“Inner Peace Meets Outer Peace” Showcases Students’ Poetic Prowess
November 11, 2011
On Nov. 6, a group of 30 or 40 students and faculty gathered at the Cat in the Cream to hear Oberlin’s finest do some poetic slamming at “Inner Peace Meets Outer Peace,” an event hosted by Active Minds at Oberlin and the Oberlin Peace Activists League. I sat next to College junior Aviva Maslow at a table in the Cat, and I think it is fair to consider her representative of the average audience member, if slightly more bright-eyed. Like other students in this small crowd, Maslow said she was there to support a friend, College junior and Review Arts Editor Abby Hawkins, who performed third. She declined further questions, saying, “This is about Abby, not me.” Fair enough.
College senior and campus slam poetry aficionado Ryan Magiera kicked off the night’s student performances, pushing audience members to the edges of their seats with a powerful poem about perfection through the lens of playing basketball. Hawkins’s three poems were very good, and her third brought the house down — that being a lot of appreciative snapping and “mm hmms!” from enthusiastic audience members. But her second poem, which was an ode to her childhood and the siblings she never had, was so colorful, sincere and beautifully read that by the end she had effectively breathed the absent brother and sister into real, heart-pumping existence.
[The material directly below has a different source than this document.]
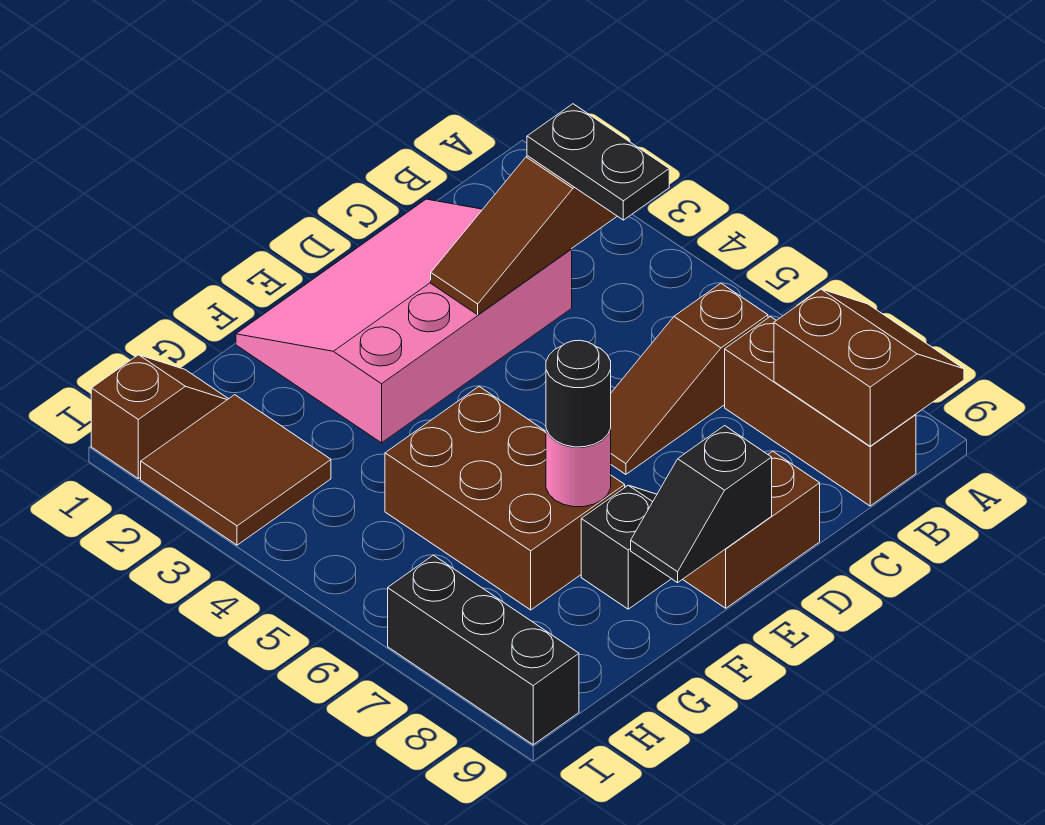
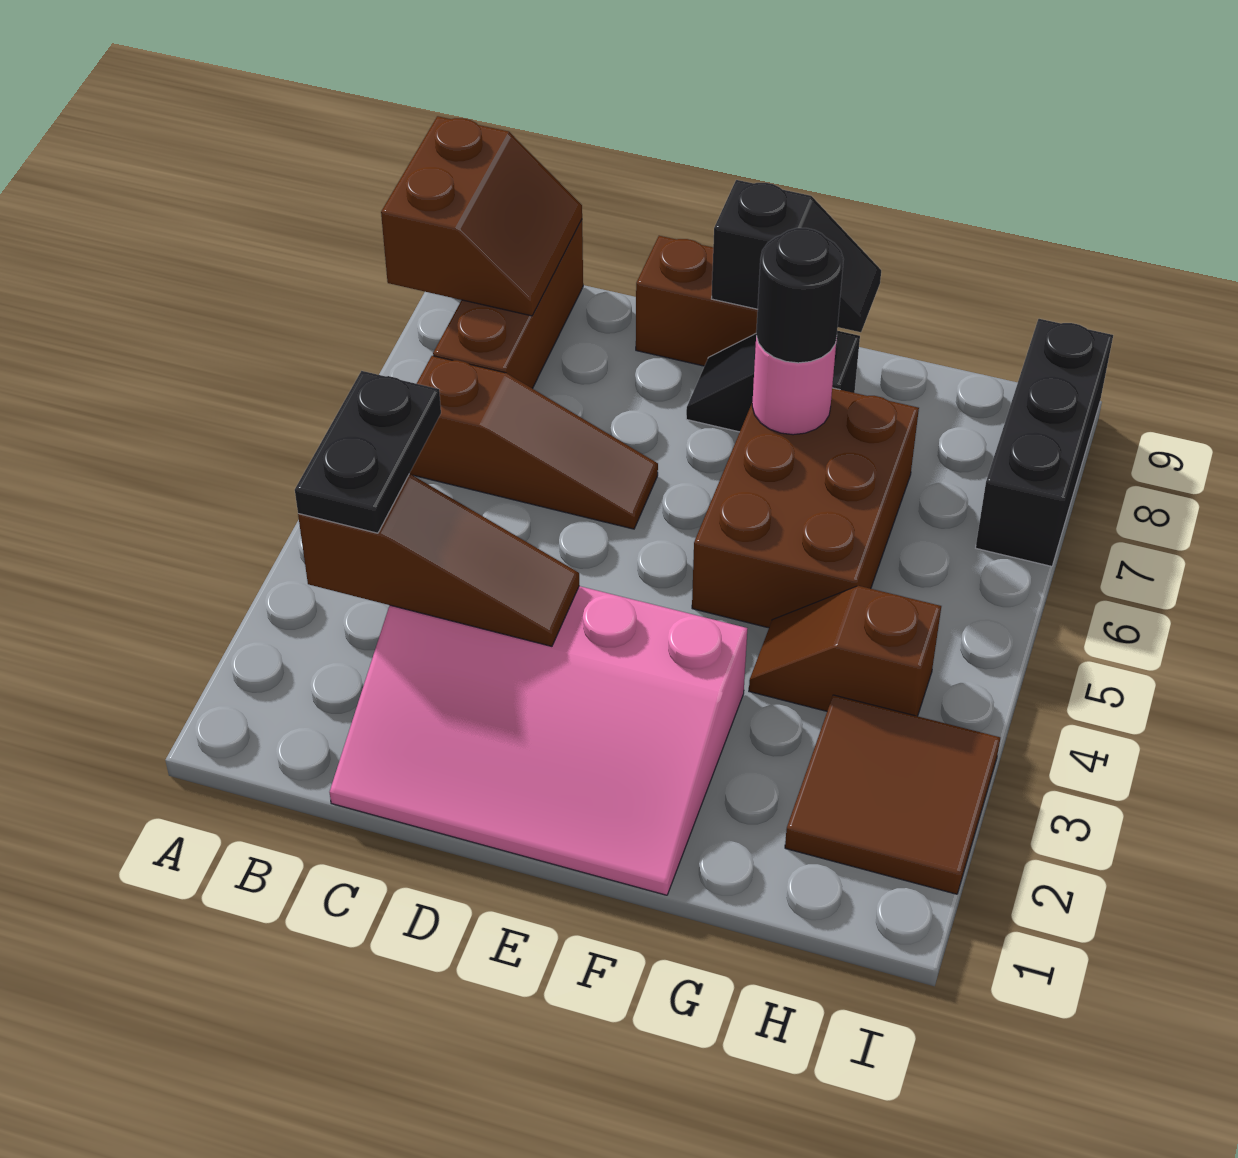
brown 2x2 slope [774,289,964,446] -> brown 2x2 slope turned to [381,116,582,316]
brown 1x2 slope [91,355,228,479] -> brown 1x2 slope moved to [749,586,941,716]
Hawkins was not alone in her inventive words and nimble delivery. College sophomore Zoe Gould read a poem-story about youth and God and her mother, whom she depicted (at one moment) as “spitting guilt through the cracks in her lips.” Almost all of the poets shared a common theme: the identity crisis that so relentlessly hounds adolescents as they struggle to figure out just who they are. Gould’s character remembered asking “What can I do and who can I be?” Hawkins talked about “cookie-cutter girls” who “are not free” and “cannot dream.”
College junior Taylor Johnson, whom I have decided to dub “The Golden Persona” — though I’m sure she has many infinitely better nicknames — then stepped on stage after some negotiation and held court with a few minutes of unadulterated complaint and on-the-spot banter before she even read a line. Nobody seemed to mind. Her poetry, too, was occupied with being young and being young and in love. She cooed, “You are my favorite kind of too much,” then proceeded to rhapsodize blinding lines of verse which ran out the clock on their allotted meter when the imaginary beat dropped, but danced insistently along without breaking tempo.
The special guest of the evening was spoken-word artist Zain Shamoon, hailing from Michigan State University, who went on last and specialized in socio-political commentary wrapped in hip-hop clothing. In spite of some extraordinary beat-boxing skills, Mr. Shamoon seemed to be missing something. He mentioned somewhere along the line that slam poetry was something he did for himself — you know, to exorcise the monster. That’s all well and good, but it doesn’t guarantee your audience will share the enthusiasm. Every one of the Oberlin poets blew me away because of their elegant commitment to meaning and aesthetics. I wish Mr. Shamoon would spend more time doing art for art’s sake and a little less time preaching social change to the Oberlin choir.